▶ _Task to carry out_:
Pick up the passage below on the federal appeals court striking down the Cross-State Air Pollution Rule, and continue it from its last sentence.

▶ _Selected text_:
——

A major component of the Obama Administration’s regulatory crackdown on fossil fuels was struck down Tuesday by a federal appeals court panel that ruled the Cross-State Air Pollution Rule “transgressed statutory boundaries.” The decision vacates a measure that otherwise jeopardized thousands of jobs and the reliability of the nation’s electricity supply.
The regulation at issue, also known as the Transport Rule, involves power plant emissions (sulfur dioxide and nitrogen oxides, in particular) that waft across state lines and contribute significantly to other states’ noncompliance with national air quality standards. Finalized by the Environmental Protection Agency (EPA) in August 2011, the rule was stayed shortly thereafter in response to dozens of legal challenges from states, utilities, trade associations, and the International Brotherhood of Electrical Workers.

——

▶ _Record set_:
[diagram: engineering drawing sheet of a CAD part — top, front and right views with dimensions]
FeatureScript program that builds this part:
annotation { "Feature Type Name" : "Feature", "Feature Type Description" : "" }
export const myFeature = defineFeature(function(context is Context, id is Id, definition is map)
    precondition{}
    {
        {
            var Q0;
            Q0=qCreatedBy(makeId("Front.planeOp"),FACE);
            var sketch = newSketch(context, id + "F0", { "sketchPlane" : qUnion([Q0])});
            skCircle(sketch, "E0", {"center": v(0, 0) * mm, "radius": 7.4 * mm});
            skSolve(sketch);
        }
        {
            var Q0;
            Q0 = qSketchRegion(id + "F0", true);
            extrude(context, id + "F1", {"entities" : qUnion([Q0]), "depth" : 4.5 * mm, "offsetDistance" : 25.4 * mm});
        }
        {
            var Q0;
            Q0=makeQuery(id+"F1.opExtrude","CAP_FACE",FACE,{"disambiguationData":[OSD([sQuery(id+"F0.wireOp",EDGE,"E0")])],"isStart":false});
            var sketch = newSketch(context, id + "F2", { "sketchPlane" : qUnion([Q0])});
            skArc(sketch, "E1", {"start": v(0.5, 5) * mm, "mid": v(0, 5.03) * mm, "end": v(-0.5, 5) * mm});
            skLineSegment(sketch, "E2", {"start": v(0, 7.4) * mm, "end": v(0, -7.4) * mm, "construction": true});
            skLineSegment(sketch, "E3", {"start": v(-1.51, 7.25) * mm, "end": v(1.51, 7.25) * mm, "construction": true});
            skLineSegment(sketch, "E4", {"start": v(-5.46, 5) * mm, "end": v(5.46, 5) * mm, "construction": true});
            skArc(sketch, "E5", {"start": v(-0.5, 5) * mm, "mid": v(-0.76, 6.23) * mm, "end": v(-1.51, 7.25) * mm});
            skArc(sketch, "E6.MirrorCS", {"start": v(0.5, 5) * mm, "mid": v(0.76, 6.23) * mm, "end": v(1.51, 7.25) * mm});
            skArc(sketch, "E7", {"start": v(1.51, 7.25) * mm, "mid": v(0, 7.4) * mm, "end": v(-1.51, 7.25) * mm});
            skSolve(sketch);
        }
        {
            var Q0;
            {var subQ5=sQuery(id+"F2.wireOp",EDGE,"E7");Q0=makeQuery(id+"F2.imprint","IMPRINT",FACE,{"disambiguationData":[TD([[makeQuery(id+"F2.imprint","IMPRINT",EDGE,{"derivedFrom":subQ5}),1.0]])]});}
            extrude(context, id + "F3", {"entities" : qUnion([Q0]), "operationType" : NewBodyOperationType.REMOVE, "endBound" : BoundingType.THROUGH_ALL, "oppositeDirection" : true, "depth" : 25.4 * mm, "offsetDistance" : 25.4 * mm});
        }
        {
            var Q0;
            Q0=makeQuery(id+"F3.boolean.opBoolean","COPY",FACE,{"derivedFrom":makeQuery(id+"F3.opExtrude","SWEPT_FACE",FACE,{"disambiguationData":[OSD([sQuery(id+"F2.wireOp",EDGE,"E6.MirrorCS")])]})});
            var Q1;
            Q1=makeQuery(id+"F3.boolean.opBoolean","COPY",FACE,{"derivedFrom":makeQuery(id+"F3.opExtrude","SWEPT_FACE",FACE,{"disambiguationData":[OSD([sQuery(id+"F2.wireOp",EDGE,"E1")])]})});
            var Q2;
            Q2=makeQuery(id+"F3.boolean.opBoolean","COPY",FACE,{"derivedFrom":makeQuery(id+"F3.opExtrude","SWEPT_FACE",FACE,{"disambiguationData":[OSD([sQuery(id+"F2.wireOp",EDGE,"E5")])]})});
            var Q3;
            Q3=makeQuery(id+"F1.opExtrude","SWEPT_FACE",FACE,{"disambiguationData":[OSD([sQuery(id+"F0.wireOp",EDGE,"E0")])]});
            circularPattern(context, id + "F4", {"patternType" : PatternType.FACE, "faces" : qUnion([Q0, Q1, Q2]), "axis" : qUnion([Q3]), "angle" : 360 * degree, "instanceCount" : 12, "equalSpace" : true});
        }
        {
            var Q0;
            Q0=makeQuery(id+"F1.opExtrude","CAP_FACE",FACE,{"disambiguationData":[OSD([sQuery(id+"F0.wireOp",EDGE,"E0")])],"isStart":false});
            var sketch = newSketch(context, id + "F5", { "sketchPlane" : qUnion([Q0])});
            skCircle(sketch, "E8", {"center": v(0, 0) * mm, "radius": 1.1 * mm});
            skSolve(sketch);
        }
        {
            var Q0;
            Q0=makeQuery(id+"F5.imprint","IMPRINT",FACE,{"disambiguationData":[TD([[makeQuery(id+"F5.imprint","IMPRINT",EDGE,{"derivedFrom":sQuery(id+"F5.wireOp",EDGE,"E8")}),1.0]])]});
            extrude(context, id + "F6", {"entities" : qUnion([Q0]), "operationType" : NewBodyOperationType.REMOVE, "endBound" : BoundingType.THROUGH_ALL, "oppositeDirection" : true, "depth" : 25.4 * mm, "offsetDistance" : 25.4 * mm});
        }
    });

——

▶ _Written answer_:
Derived from the so-called “good neighbor” provisions in the Clean Air Act, the regulation mandated reductions of sulfur dioxide emissions by 73 percent (below 2005 levels) and nitrogen oxides by 54 percent (below 2005 levels) in just two years. Analysts warned that the requirements, which would necessitate retrofitting some 575 coal- and natural-gas-fired power plants, were unaffordable and unachievable in the allotted timeframe. The North American Electric Reliability Corporation estimated that companies would be compelled to retire 3 GW to 7 GW of electricity generation (the equivalent of powering 2.25 million to 5.25 million homes).
In other words, the rule—along with more than a dozen other costly regulations imposed in the past three years—went a long way toward realizing President Obama’s 2008 campaign declaration that electricity prices would “necessarily skyrocket” under his energy platform.
The Clean Air Act authorizes the EPA to calculate an upwind state’s contribution to a downwind state’s nonattainment of air quality standards (accounting for the downwind state’s own contribution and emissions from other upwind states). But the EPA ignored the plain language of the statute and instead required far more stringent cuts in emissions—irrespective of states’ actual contributions to nonattainment in downwind states. In so doing, the court concluded, “EPA’s reading of [the good neighbor provision] reaches far beyond what the text will bear.”
Indeed, much to the court’s chagrin, the EPA went to ridiculous lengths to justify its abuse of authority. As noted in the opinion, the “EPA would not rule out the possibility that…it could require a state to reduce more than the State’s total emissions that go out of State.” (Emphasis in original.)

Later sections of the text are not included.